Die venezolanische Kirche schweigt, während das Land in eine unsichere Phase eintritt.

Die venezolanische Kirche schweigt, während das Land in eine unsichere Phase eintritt.

Die Venezolanische Bischofskonferenz hat bislang keine offizielle Erklärung nach der Festnahme von Nicolás Maduro abgegeben, die in den frühen Morgenstunden des 3. Januar während einer US-amerikanischen Militäroperation in Caracas stattfand. Dies bestätigte gegenüber The Pillar der Präsident der Bischofskonferenz, Monsignore Jesús González de Zárate, Erzbischof von Cumaná.

„Die Situation entwickelt sich noch. Wir brauchen einen Überblick, bevor wir uns äußern“, erklärte der Prälat, der hinzufügte, dass die Bischöfe die letzten Stunden im Gebet verbracht haben. „Wir beten seit zwei Uhr morgens“, sagte er.

Eine Militäroperation von großem Ausmaß

Um 2:00 Uhr am 3. Januar berichteten zahlreiche Nutzer in sozialen Netzwerken von Explosionen an verschiedenen Punkten in Caracas sowie vom Überflug von Hubschraubern und Militärflugzeugen. Stunden später bestätigte der Präsident der Vereinigten Staaten, Donald Trump, dass die US-Streitkräfte eine Operation durchgeführt hatten, um Nicolás Maduro und seine Frau Cilia Flores zu fangen.

Laut der Generalstaatsanwältin Pam Bondi wird Maduro in den USA wegen Anklagen im Zusammenhang mit Narcoterrorismus-Verschwörung, Kokainhandel und Besitz von Waffen und Sprengstoffen angeklagt.

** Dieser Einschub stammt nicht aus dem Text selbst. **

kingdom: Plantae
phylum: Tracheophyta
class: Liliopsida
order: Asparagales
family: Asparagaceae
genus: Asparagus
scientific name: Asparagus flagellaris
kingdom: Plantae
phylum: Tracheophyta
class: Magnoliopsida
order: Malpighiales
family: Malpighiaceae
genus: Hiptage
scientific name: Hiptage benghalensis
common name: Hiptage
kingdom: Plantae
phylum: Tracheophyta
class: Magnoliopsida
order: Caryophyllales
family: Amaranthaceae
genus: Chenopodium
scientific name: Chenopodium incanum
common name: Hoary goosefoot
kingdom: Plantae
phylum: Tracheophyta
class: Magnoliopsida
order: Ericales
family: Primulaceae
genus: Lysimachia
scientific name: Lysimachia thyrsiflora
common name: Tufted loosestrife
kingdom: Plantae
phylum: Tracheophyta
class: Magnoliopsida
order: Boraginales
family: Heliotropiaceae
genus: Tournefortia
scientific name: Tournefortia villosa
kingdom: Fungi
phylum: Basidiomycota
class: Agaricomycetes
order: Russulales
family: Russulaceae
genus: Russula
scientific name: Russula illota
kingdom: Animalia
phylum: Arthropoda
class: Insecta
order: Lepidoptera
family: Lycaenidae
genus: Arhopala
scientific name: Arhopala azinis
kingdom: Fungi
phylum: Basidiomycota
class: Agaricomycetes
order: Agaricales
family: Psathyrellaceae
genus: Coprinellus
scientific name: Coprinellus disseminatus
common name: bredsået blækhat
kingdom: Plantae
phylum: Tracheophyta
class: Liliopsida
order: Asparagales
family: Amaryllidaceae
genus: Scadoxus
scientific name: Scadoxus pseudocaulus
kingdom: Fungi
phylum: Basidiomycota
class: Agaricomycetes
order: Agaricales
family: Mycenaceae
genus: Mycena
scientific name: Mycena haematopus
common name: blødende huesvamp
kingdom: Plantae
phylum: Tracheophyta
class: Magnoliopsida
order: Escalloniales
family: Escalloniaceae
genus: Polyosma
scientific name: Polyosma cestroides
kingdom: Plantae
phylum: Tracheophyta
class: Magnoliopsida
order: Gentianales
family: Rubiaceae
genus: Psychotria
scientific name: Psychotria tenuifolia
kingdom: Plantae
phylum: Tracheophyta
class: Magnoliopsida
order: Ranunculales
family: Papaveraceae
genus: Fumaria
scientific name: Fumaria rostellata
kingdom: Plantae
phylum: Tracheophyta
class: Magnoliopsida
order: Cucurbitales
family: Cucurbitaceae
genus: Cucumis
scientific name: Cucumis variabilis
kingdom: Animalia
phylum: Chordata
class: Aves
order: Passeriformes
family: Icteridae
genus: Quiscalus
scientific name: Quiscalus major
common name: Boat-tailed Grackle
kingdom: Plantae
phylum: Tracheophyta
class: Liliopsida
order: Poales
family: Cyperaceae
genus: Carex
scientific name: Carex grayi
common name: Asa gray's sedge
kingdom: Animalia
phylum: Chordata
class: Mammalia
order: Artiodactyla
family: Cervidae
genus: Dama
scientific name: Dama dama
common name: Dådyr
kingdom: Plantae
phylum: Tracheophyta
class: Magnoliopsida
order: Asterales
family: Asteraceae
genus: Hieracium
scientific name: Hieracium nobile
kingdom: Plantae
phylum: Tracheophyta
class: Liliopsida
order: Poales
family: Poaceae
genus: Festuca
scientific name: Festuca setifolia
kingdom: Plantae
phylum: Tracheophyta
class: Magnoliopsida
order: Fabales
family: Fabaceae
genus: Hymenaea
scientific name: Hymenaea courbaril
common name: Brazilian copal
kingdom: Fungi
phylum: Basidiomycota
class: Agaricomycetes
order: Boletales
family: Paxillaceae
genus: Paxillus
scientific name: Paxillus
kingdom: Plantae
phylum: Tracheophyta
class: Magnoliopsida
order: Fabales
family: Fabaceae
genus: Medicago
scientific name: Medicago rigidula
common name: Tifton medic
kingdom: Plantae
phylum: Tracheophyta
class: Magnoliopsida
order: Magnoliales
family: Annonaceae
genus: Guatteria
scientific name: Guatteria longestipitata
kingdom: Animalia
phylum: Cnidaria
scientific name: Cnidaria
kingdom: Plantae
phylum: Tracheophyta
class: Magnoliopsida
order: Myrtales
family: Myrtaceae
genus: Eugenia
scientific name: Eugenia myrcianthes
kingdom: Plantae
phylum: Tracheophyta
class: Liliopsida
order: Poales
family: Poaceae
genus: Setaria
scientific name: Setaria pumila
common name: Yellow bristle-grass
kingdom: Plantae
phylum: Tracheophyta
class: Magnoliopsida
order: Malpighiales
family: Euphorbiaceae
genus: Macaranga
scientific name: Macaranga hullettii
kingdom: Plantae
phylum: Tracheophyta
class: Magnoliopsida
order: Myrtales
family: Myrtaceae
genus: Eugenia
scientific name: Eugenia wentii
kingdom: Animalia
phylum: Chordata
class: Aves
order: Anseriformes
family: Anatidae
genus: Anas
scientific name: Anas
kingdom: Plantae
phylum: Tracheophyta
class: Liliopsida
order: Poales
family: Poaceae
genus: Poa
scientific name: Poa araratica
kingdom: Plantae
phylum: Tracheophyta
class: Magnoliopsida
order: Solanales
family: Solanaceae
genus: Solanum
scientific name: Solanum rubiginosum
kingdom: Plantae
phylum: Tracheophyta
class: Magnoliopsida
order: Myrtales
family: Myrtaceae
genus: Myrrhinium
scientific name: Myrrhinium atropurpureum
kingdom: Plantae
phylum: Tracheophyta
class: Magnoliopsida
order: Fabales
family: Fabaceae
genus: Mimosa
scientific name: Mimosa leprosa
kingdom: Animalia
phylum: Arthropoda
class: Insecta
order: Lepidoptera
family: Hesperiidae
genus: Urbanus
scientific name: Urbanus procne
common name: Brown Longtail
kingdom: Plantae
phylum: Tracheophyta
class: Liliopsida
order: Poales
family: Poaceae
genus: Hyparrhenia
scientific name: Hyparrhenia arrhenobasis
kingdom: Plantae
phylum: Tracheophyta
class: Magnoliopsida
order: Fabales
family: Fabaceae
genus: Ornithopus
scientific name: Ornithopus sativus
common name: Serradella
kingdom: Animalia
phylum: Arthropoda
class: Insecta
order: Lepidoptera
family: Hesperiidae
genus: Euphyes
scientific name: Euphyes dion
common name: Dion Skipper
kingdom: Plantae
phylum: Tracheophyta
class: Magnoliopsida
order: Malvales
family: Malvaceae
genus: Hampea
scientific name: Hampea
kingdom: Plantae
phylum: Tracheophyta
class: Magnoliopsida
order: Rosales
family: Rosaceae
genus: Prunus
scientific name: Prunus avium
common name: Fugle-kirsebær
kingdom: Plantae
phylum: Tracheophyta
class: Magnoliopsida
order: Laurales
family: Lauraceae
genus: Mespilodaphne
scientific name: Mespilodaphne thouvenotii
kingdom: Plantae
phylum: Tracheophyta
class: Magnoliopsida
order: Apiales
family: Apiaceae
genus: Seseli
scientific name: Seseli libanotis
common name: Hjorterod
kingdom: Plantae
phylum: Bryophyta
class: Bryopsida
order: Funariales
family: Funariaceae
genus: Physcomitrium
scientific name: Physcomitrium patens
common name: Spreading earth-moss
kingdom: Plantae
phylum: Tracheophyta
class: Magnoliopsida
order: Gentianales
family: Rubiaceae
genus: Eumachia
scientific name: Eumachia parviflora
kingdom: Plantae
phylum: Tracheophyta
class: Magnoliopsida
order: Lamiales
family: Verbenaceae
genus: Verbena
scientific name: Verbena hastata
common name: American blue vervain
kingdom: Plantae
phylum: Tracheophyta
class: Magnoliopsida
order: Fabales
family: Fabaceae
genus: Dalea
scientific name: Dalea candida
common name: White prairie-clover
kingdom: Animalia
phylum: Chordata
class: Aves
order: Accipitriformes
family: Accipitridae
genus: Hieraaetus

Flores steht ebenfalls vor Bundesgerichten wegen Vorwürfen im Zusammenhang mit Drogen und Waffen.

Während der Operation bombardierten die US-Streitkräfte mehrere militärische Ziele, darunter das Hauptquartier des Verteidigungsministeriums, den wichtigsten Militärflughafen des Landes und einen nahegelegenen Hafen. Trump versicherte, dass es keine US-Opfer gab, während The New York Times von mindestens einem zivilen Opfer berichtete.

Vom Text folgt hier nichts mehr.